Overall, my experience at SEWA makes me believe that women are the key to rebuilding a community. And communities build a nation. Women want a stable community, roots for their family. They are there as workers, caretakers, as educators and networkers. Women become an integral part of the peace building process if peace is to be built bottom up. This is a slow process and we want, like fast food, fast peace.

As Elaben says, ‘If women are at the centre, their productive work is the thread that weaves a society together. When you have work, you have an incentive to maintain a stable society. You can not only see the future, but you can plan for the future. Work builds peace, because work gives people roots, it builds communities and it gives meaning and dignity to one’s life.’

By work we do not mean factory jobs, nor sweatshops and cheap labour that leaves a person a slave to yet another kind of exploitation. By work, we mean the production of food that nurtures us all and access to water that brings life to the dry seeds of the future. It means the upgrading of existing and traditional skills that people have possessed for thousands of years – agriculture, animal husbandry, fishing, textiles. This work feeds people and helps restore man’s relationship with himself, with fellow human beings, with the earth and the environment and with the great spirit that created us all.

We can help local producers build links to mainstream markets. We can help them find access to financial services, technological services. We can ensure that their voice is heard at the policy-making level. We can try to prove to the world that the right kind of economic development is a vital path to peace.

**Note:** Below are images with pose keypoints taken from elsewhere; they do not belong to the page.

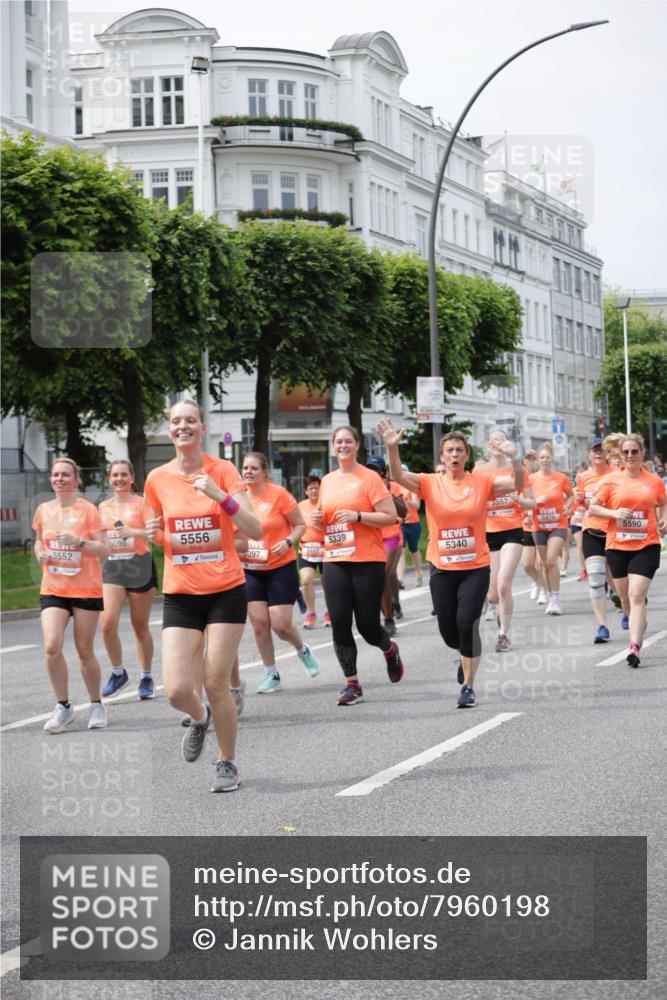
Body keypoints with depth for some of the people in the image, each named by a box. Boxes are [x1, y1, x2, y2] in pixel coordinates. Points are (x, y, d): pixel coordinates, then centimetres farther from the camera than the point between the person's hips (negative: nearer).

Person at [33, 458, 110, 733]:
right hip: (52, 589, 3)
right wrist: (40, 553, 0)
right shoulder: (44, 510, 7)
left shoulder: (88, 510, -6)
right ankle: (63, 707, 1)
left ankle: (96, 705, 24)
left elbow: (104, 549, -8)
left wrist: (78, 541, -24)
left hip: (86, 590, -3)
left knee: (85, 651, 3)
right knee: (51, 647, -13)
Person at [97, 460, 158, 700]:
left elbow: (153, 534, -14)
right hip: (112, 569, 3)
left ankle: (146, 678, 19)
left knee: (140, 627, 5)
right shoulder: (104, 507, 11)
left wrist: (135, 532, -30)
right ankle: (118, 673, 5)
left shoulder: (141, 503, -2)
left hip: (139, 567, -3)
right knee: (107, 624, -13)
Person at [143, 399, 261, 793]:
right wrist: (153, 533, -6)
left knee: (217, 683, -3)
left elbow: (255, 530, -10)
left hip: (226, 591, -2)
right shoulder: (157, 479, 3)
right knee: (177, 690, -10)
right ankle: (200, 718, 27)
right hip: (180, 594, 2)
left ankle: (228, 763, 19)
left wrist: (222, 496, -23)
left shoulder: (223, 470, -4)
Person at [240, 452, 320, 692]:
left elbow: (300, 524, -3)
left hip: (281, 567, -3)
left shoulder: (279, 494, -10)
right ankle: (271, 675, 14)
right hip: (250, 570, 4)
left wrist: (288, 542, -20)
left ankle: (303, 651, 26)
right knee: (259, 622, -1)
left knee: (281, 624, -8)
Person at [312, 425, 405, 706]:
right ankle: (352, 685, 5)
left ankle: (390, 650, 33)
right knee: (339, 622, -4)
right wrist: (318, 520, 2)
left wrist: (357, 516, -19)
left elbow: (390, 516, -8)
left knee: (367, 625, -1)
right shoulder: (327, 481, 12)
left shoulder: (369, 478, -5)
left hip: (368, 561, -5)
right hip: (335, 561, 5)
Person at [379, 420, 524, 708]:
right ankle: (468, 655, 45)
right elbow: (398, 476, -14)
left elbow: (517, 484, -11)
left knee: (467, 624, -14)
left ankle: (468, 685, 2)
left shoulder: (481, 482, -2)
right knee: (448, 632, 9)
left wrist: (514, 457, -29)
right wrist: (392, 448, -31)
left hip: (475, 569, -2)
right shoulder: (431, 483, -1)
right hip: (442, 569, 2)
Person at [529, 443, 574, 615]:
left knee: (551, 560, -17)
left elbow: (571, 495, 13)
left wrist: (567, 507, -6)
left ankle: (556, 600, -13)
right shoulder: (532, 479, 0)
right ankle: (552, 599, 20)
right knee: (546, 564, 8)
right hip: (539, 526, 2)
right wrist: (536, 501, -14)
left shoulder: (561, 478, -3)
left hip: (558, 525, -2)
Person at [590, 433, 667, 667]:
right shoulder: (611, 480, 0)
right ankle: (638, 627, 41)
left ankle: (635, 647, -21)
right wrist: (614, 513, -14)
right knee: (625, 597, 13)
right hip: (617, 546, 2)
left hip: (646, 545, -2)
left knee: (637, 595, -15)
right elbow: (593, 507, 4)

As we plan to expand our work in Sri Lanka and sadly, as similar challenges of conflict face SEWA sisters at home in India, I wonder if peace is masculine or feminine? Or is peace what we do after a war or between the two? I wonder if the real reason for work is to make money or build a family or community? I wonder if our focus on women only reflects gender concerns or points to a so far subdued way of living a fuller life? These may be questions that need further research, but where is the time for that? I am sure that more work with sisters in SEWA may provide some insights.

 

Footnote:

1. The rehabilitation programme thus came into existence and is called the ‘Shanta Programme’, widows are called Shantabens which means peace makers while the single parent and orphans are called Hamare Bachche. Riot affected women are called ‘Shantaben’. Shanta in Gujarati means a peaceful woman. Also, at SEWA we do not believe in creating differences among women by their social status as widows and therefore we called them Shantaben.